Registered Member #1334
Joined: Tue Feb 19 2008, 04:37PM
Location: Nr. London, UK
Posts: 615
Most modern power-sensitive equipment no longer uses linear regulators as they are very inefficient - SMPSs are used instead. Linear regulators can only reduce the input voltage and in doing so shed heat, e.g. to get 5V @ 1A from a 12V input, you dissipate 7V @ 1A in the regulator, i.e. you lose 7W in heat to get 5W out, an efficiency of about 42% (12W in, 5W out). A good SMPS will have an efficiency of about 85 to 90% (or more), so to get 5W out you'll only need about 5.6W in, i.e. you only dissipate about 0.6W as heat, so 12x more efficient on the heat front and under half the battery consumption.
There are two key modes for SMPS systems - "buck" & "boost" - "buck" configuration is where you drop down the voltage (as above), and "boost" is where the voltage is stepped up, e.g. a 5V battery can generate 10V out of the SMPS.
Some smart SMPS designs can operate in both boost & buck modes, so when a battery is fully charged, they operate in buck mode, but as the battery discharges below the output voltage, they switch to boost mode.

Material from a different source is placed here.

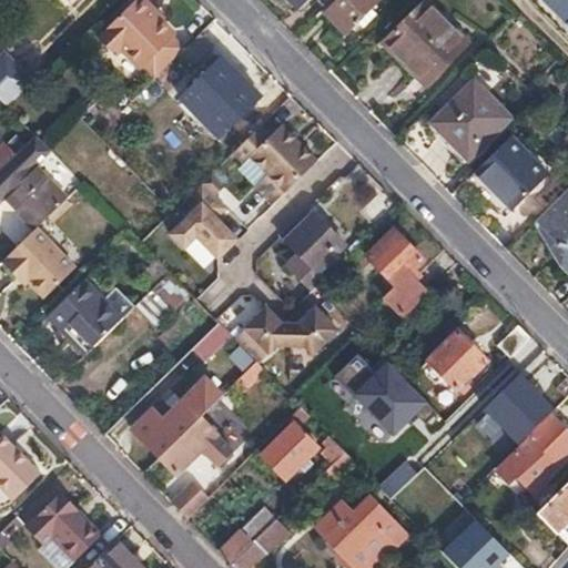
[(144,67),(154,77),(155,77),(168,64),(175,57),(185,48),(173,36),(173,33),(140,0),(135,0),(97,37),(115,57),(123,49),(141,69),(144,67)]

In extremis, designs such as the "joule thief" can suck the last remnants out of a battery and still light LEDs etc.
Registered Member #27
Joined: Fri Feb 03 2006, 02:20AM
Location: Hyperborea
Posts: 2058
A 3.3V chip running from a 3.6 V battery through a linear regulator is more efficient than many switch mode regulators. Some CPUs have built in linear regulators, that makes the circuit cheaper and more efficient. Modern CPUs use very little power a lot of the time and it is impossible to make a a SMPS that is quite efficient from 1 uA to 250 mA, starts up instantly and has zero cost like a built in linear regulator.
A common type of chip that you can find in something like a MP3 player or simple cellular phone is a 32 bit STM32
So there are a lot of linear regulators in use, you might not even see them because they are hidden away inside the chips, modern chips run different parts at different voltages too to save power. Often both types are used in the same design to get optimal performance at a given cost.